* _What you should do_
Return every line of the records below verbatim, with no pictures in the copy.

Records contained in a dataset
::::::::::
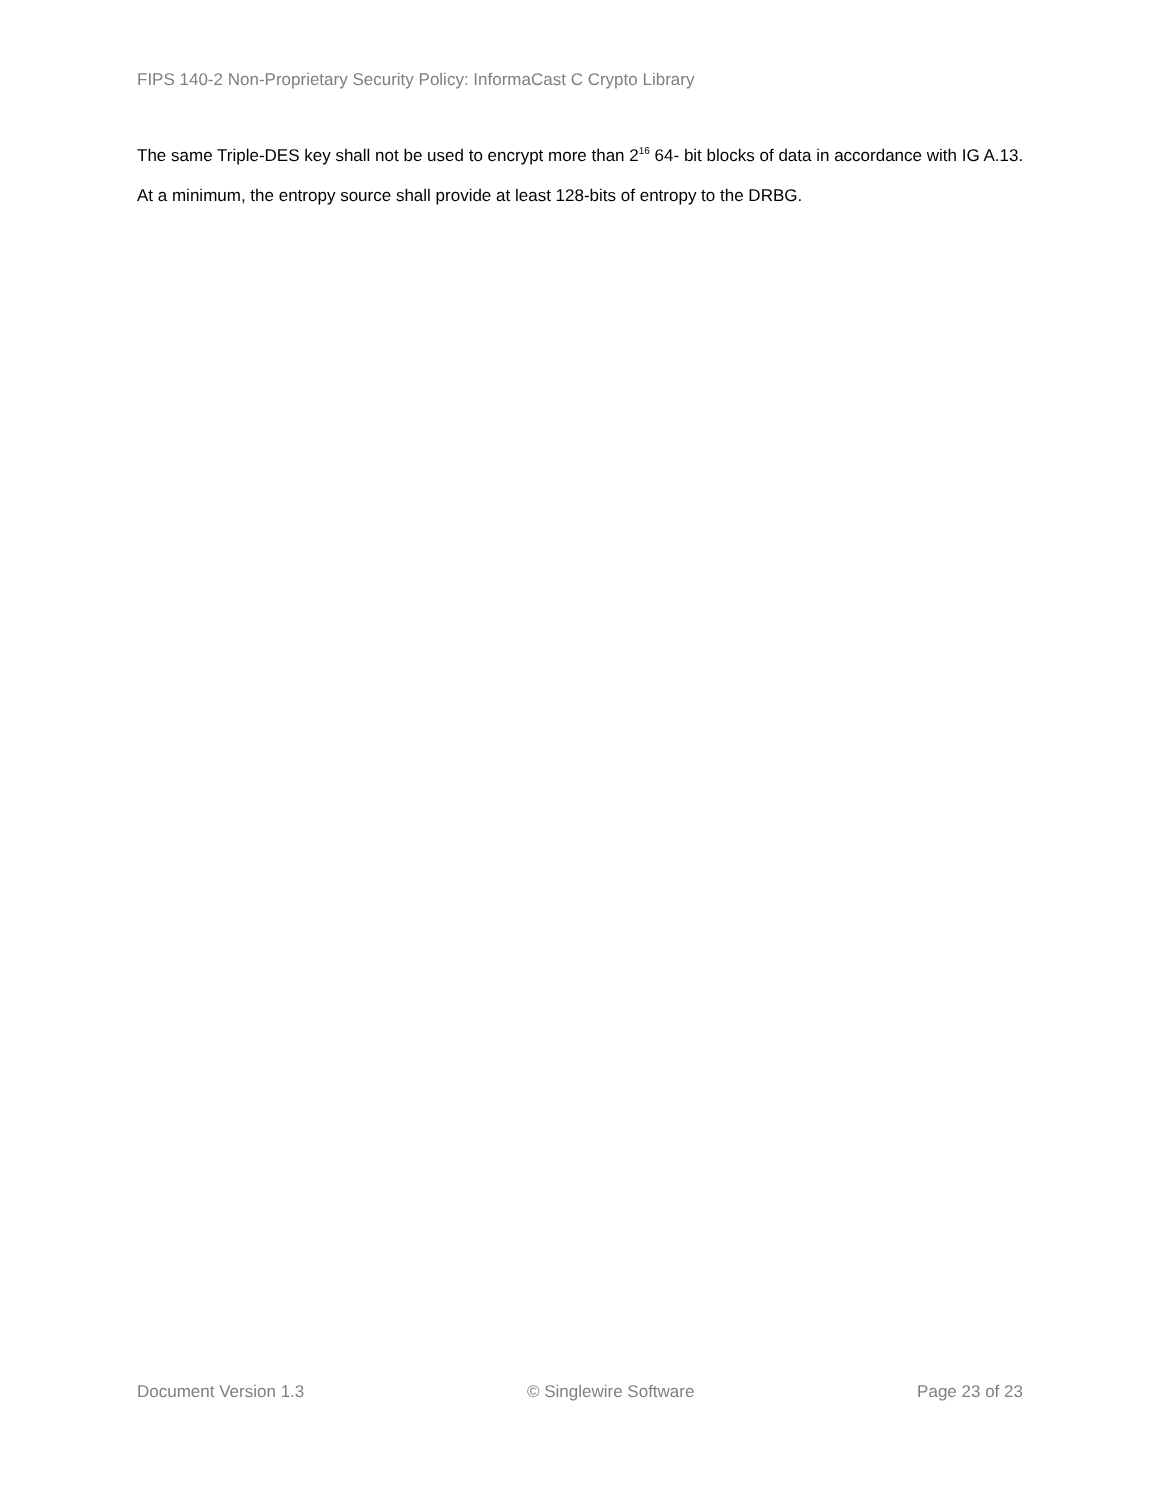FIPS 140-2 Non-Proprietary Security Policy: InformaCast C Crypto Library
The same Triple-DES key shall not be used to encrypt more than 2<sup>16</sup> 64- bit blocks of data in accordance with IG A.13.
At a minimum, the entropy source shall provide at least 128-bits of entropy to the DRBG.
Document Version 1.3 © Singlewire Software Page 23 of 23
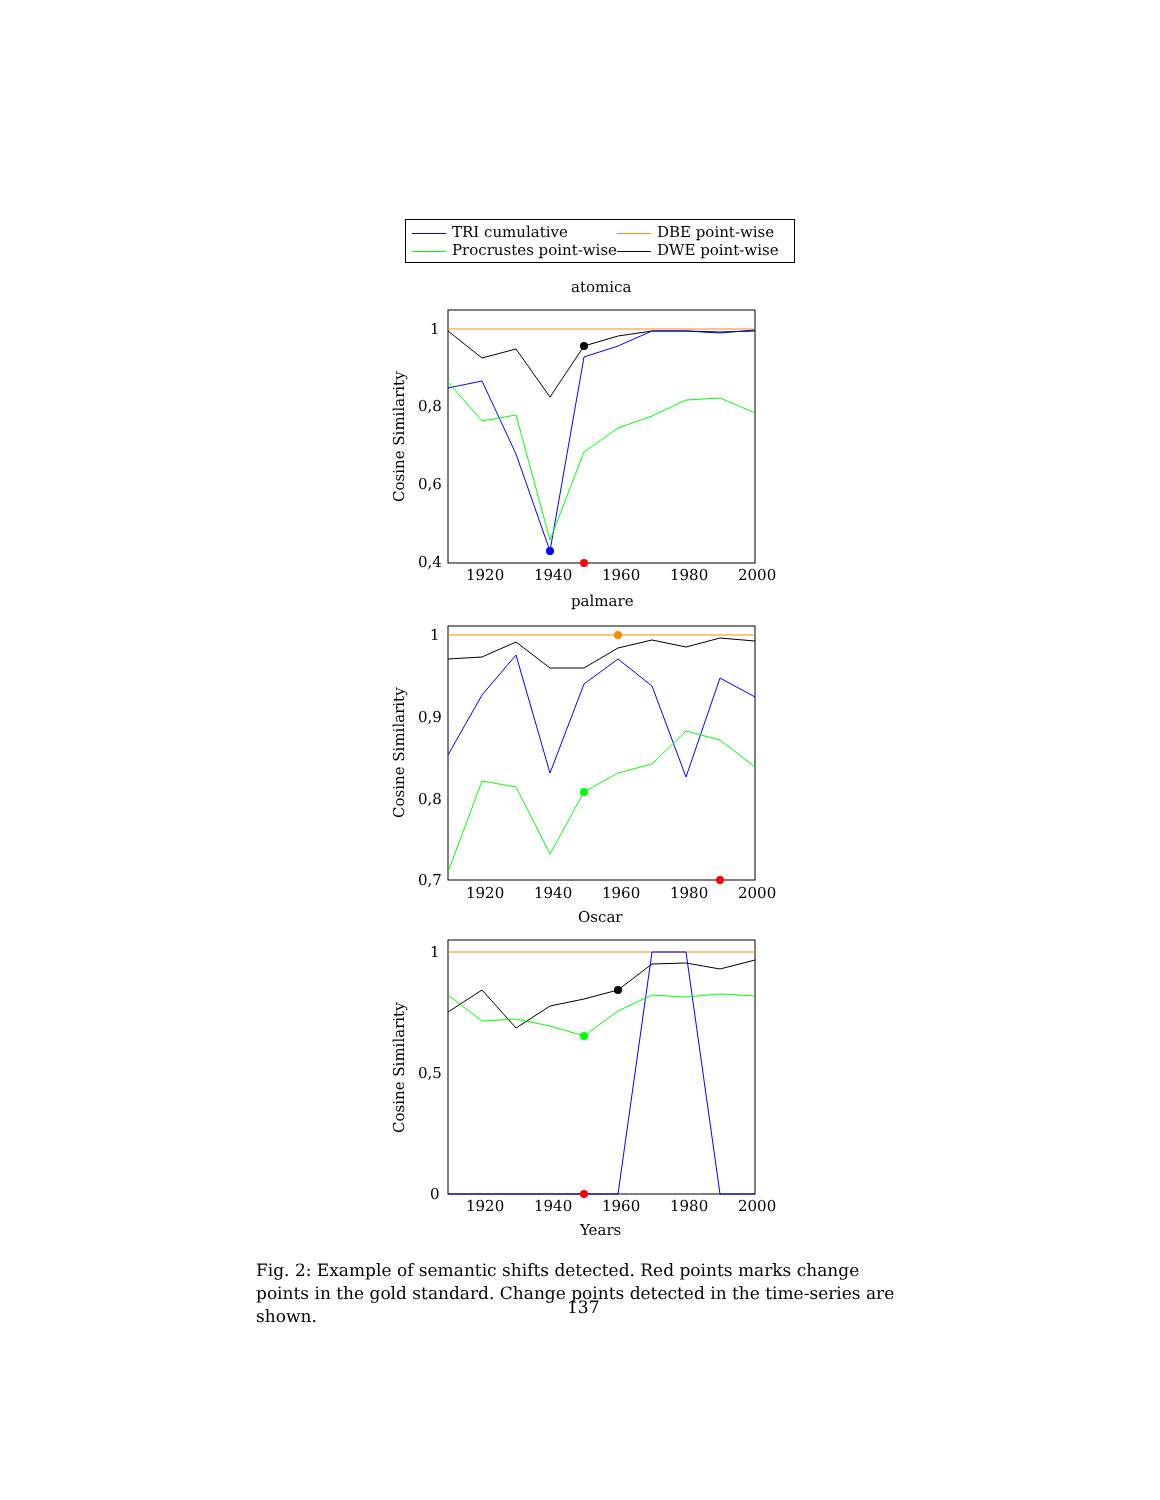TRI cumulative DBE point-wise Procrustes point-wise DWE point-wise
atomica
1
0,8
0,6
0,4
1920
1940
1960
1980
2000
Cosine Similarity
palmare
1
0,9
0,8
0,7
1920
1940
1960
1980
2000
Cosine Similarity
Oscar
1
0,5
0
1920
1940
1960
1980
2000
Cosine Similarity
Years
Fig. 2: Example of semantic shifts detected. Red points marks change points in the gold standard. Change points detected in the time-series are shown.
137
::::::::::
* _Exercise result_
FIPS 140-2 Non-Proprietary Security Policy: InformaCast C Crypto Library
The same Triple-DES key shall not be used to encrypt more than 2<sup>16</sup> 64- bit blocks of data in accordance with IG A.13.
At a minimum, the entropy source shall provide at least 128-bits of entropy to the DRBG.
Document Version 1.3 © Singlewire Software Page 23 of 23
TRI cumulative DBE point-wise Procrustes point-wise DWE point-wise
atomica
1
0,8
0,6
0,4
1920
1940
1960
1980
2000
Cosine Similarity
palmare
1
0,9
0,8
0,7
1920
1940
1960
1980
2000
Cosine Similarity
Oscar
1
0,5
0
1920
1940
1960
1980
2000
Cosine Similarity
Years
Fig. 2: Example of semantic shifts detected. Red points marks change points in the gold standard. Change points detected in the time-series are shown.
137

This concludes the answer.